### GIVEN DATA ###

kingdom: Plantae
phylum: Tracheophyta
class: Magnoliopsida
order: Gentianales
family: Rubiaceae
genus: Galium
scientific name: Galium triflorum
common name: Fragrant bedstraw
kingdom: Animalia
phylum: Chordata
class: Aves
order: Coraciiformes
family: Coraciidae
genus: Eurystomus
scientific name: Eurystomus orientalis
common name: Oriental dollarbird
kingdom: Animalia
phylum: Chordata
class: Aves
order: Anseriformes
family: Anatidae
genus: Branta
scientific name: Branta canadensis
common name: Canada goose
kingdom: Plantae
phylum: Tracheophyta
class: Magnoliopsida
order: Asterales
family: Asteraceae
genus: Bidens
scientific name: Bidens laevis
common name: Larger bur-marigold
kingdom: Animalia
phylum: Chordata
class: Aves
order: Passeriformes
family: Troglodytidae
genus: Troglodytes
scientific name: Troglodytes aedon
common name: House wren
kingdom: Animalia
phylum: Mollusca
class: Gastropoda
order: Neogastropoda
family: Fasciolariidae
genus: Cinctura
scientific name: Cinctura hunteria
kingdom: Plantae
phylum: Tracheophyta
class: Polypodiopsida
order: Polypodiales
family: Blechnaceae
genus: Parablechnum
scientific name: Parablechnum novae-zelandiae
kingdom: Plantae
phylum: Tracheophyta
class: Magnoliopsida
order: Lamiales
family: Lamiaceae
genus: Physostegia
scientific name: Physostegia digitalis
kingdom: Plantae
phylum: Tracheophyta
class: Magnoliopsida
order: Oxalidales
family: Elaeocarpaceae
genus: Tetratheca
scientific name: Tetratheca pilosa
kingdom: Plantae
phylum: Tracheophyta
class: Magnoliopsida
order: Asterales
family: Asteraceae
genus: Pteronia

###

REQUIRED WORK: Copy out every line of the entries above, word for word.

SOLVED EXERCISE:
kingdom: Plantae
phylum: Tracheophyta
class: Magnoliopsida
order: Gentianales
family: Rubiaceae
genus: Galium
scientific name: Galium triflorum
common name: Fragrant bedstraw
kingdom: Animalia
phylum: Chordata
class: Aves
order: Coraciiformes
family: Coraciidae
genus: Eurystomus
scientific name: Eurystomus orientalis
common name: Oriental dollarbird
kingdom: Animalia
phylum: Chordata
class: Aves
order: Anseriformes
family: Anatidae
genus: Branta
scientific name: Branta canadensis
common name: Canada goose
kingdom: Plantae
phylum: Tracheophyta
class: Magnoliopsida
order: Asterales
family: Asteraceae
genus: Bidens
scientific name: Bidens laevis
common name: Larger bur-marigold
kingdom: Animalia
phylum: Chordata
class: Aves
order: Passeriformes
family: Troglodytidae
genus: Troglodytes
scientific name: Troglodytes aedon
common name: House wren
kingdom: Animalia
phylum: Mollusca
class: Gastropoda
order: Neogastropoda
family: Fasciolariidae
genus: Cinctura
scientific name: Cinctura hunteria
kingdom: Plantae
phylum: Tracheophyta
class: Polypodiopsida
order: Polypodiales
family: Blechnaceae
genus: Parablechnum
scientific name: Parablechnum novae-zelandiae
kingdom: Plantae
phylum: Tracheophyta
class: Magnoliopsida
order: Lamiales
family: Lamiaceae
genus: Physostegia
scientific name: Physostegia digitalis
kingdom: Plantae
phylum: Tracheophyta
class: Magnoliopsida
order: Oxalidales
family: Elaeocarpaceae
genus: Tetratheca
scientific name: Tetratheca pilosa
kingdom: Plantae
phylum: Tracheophyta
class: Magnoliopsida
order: Asterales
family: Asteraceae
genus: Pteronia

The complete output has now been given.